#### SOURCE DATA ####

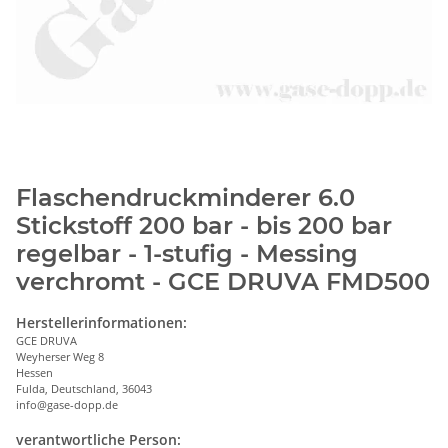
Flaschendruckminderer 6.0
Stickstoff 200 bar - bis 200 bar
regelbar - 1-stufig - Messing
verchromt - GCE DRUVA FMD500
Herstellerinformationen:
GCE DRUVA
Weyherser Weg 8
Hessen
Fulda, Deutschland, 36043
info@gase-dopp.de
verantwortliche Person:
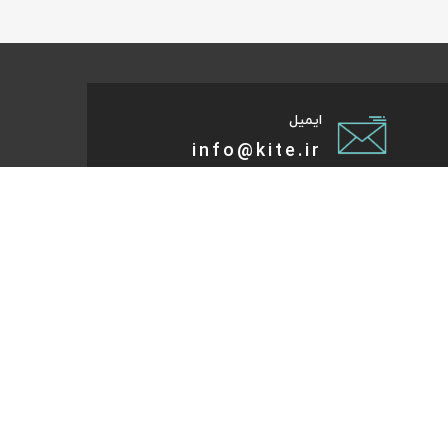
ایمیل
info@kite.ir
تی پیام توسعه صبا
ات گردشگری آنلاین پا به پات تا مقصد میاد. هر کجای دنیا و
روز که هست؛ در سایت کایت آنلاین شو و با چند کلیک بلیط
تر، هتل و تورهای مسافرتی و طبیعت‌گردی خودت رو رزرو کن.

####
#### SOURCE DATA ####

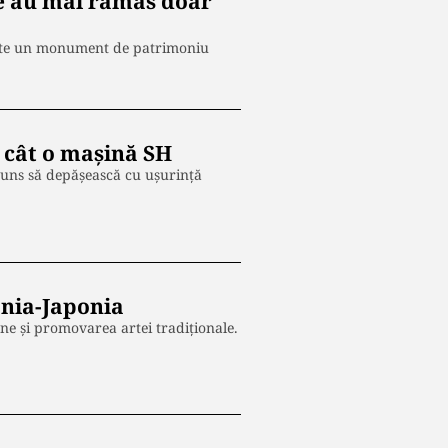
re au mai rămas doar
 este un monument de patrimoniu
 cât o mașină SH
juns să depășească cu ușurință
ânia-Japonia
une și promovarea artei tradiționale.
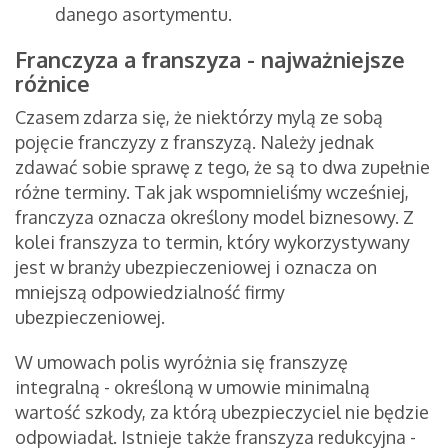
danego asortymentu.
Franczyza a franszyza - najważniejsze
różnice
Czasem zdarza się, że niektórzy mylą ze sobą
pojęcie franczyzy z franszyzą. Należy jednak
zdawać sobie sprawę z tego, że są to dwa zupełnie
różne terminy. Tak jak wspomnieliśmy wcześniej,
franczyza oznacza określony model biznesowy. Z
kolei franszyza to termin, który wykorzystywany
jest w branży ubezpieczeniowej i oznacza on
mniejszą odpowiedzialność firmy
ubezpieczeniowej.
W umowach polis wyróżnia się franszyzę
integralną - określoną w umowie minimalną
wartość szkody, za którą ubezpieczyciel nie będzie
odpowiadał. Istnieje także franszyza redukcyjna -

####

• _YOUR GOAL_: Check each line of the records above, and copy those that hold the word "franszyza".

• _ANSWER SECTION_:
Franczyza a franszyza - najważniejsze
kolei franszyza to termin, który wykorzystywany
odpowiadał. Istnieje także franszyza redukcyjna -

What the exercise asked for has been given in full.